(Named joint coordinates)
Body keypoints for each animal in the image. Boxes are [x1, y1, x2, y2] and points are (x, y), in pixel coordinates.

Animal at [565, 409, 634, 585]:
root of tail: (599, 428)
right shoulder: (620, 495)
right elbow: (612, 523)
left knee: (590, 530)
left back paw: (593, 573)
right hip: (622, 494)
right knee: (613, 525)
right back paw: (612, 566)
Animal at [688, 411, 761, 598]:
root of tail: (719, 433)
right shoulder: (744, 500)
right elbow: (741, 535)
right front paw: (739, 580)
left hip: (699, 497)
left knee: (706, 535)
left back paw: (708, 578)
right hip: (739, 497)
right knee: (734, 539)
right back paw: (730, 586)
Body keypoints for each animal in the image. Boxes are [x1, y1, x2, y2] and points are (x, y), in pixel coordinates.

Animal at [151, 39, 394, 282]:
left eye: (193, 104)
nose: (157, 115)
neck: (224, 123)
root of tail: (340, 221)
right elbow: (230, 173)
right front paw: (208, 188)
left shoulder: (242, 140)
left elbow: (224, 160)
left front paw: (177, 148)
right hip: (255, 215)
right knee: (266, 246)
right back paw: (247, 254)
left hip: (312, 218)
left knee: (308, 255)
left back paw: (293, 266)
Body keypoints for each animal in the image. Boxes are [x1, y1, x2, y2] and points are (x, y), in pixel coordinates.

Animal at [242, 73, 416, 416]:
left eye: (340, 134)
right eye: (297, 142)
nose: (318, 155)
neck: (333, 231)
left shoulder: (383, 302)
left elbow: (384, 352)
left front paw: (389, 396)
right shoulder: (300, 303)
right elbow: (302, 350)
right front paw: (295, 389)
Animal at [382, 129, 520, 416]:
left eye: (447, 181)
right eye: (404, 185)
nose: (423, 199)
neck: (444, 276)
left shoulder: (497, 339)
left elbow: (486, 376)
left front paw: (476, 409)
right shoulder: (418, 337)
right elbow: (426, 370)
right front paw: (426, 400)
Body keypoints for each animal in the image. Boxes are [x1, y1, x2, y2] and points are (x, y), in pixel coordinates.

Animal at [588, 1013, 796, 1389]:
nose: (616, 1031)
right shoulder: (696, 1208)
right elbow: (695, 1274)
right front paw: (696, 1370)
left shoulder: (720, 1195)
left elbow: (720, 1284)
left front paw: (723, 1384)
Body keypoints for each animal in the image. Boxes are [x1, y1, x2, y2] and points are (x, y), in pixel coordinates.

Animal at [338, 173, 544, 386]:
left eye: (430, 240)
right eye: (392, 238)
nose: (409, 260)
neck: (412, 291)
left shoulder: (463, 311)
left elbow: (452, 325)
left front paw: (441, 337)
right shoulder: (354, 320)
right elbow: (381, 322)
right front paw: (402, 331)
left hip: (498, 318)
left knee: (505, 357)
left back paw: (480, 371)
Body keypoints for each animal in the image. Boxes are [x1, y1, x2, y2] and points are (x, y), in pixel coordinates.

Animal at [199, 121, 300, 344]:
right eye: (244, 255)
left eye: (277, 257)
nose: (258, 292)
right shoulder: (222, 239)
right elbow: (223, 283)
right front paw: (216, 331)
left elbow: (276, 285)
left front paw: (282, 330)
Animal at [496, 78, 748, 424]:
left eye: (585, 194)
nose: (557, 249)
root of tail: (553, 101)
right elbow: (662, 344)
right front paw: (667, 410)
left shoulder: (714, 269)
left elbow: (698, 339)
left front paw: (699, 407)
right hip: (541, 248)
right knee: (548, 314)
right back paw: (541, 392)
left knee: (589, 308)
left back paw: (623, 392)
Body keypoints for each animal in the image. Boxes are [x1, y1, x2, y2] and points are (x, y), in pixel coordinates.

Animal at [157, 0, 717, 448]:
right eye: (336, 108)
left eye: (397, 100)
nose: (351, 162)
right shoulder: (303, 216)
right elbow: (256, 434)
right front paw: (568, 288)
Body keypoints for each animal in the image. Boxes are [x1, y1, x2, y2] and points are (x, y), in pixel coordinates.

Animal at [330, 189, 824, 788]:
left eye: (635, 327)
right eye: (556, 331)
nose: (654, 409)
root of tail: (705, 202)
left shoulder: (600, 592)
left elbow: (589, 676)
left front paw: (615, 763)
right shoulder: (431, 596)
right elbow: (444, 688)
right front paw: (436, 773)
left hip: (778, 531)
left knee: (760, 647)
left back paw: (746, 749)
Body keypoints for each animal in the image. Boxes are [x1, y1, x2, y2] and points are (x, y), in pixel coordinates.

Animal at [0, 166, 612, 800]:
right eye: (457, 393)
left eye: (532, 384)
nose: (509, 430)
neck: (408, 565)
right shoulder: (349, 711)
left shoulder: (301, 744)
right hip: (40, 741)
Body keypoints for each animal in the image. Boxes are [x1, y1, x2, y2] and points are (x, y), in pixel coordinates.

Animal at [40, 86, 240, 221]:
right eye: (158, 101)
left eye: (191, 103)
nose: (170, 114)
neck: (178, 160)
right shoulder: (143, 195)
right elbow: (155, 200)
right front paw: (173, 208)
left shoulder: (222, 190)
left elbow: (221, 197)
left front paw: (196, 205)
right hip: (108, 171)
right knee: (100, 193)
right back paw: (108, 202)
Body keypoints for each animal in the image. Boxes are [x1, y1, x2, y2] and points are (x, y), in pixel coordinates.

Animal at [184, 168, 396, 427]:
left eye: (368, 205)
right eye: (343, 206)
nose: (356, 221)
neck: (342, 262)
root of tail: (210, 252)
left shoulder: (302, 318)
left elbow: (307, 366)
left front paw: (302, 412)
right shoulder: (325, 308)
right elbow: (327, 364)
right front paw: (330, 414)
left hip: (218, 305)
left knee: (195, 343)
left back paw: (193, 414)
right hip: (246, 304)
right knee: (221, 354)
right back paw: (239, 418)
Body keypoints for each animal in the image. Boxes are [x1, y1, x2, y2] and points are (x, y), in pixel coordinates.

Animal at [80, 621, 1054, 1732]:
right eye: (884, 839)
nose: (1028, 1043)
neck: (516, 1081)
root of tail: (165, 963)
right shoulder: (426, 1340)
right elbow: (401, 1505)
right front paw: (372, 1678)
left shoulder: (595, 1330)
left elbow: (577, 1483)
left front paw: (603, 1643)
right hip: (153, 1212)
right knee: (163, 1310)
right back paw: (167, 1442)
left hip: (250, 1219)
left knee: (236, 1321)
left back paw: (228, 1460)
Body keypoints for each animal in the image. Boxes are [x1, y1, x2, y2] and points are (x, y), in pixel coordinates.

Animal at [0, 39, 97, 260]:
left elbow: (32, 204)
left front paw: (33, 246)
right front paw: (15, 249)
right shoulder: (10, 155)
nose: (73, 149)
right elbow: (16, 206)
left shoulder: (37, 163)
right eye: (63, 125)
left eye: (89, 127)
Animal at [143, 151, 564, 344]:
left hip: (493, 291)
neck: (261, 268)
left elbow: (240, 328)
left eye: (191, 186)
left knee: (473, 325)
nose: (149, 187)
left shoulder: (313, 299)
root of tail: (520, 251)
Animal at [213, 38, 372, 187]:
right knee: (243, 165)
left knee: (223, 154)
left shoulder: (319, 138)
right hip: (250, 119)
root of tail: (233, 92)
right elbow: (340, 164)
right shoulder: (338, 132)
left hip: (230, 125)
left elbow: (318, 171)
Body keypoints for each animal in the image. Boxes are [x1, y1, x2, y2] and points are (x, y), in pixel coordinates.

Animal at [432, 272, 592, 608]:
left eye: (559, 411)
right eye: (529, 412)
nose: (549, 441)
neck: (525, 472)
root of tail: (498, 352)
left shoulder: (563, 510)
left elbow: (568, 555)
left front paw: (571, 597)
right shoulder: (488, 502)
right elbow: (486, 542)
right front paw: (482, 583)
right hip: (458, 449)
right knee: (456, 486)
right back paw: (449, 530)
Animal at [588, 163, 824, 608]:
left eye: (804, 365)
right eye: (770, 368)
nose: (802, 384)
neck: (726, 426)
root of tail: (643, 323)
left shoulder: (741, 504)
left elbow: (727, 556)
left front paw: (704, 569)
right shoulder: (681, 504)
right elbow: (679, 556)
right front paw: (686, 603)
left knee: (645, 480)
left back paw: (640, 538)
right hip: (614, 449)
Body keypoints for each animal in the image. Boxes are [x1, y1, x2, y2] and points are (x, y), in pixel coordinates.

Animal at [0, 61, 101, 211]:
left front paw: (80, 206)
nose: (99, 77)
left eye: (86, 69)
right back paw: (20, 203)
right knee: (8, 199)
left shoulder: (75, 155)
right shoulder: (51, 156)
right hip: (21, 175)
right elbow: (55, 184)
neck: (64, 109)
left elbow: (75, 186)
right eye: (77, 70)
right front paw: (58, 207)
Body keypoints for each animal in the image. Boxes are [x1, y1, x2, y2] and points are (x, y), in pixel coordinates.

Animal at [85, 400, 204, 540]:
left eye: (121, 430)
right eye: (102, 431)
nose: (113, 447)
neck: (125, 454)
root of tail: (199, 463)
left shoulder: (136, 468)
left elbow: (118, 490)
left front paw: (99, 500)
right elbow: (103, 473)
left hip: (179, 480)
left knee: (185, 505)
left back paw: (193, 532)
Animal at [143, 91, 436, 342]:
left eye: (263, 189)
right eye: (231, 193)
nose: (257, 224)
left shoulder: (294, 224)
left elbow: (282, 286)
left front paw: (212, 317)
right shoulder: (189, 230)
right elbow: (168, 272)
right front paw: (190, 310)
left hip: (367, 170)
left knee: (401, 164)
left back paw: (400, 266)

__Prompt__. Take the records above and return, word for word, only the lines that fall from the line with "left eye: (89, 127)" to the line with "left hip: (230, 125)", both of them included.

__Written response__.
left eye: (89, 127)
Animal at [143, 151, 564, 344]:
left hip: (493, 291)
neck: (261, 268)
left elbow: (240, 328)
left eye: (191, 186)
left knee: (473, 325)
nose: (149, 187)
left shoulder: (313, 299)
root of tail: (520, 251)
Animal at [213, 38, 372, 187]:
right knee: (243, 165)
left knee: (223, 154)
left shoulder: (319, 138)
right hip: (250, 119)
root of tail: (233, 92)
right elbow: (340, 164)
right shoulder: (338, 132)
left hip: (230, 125)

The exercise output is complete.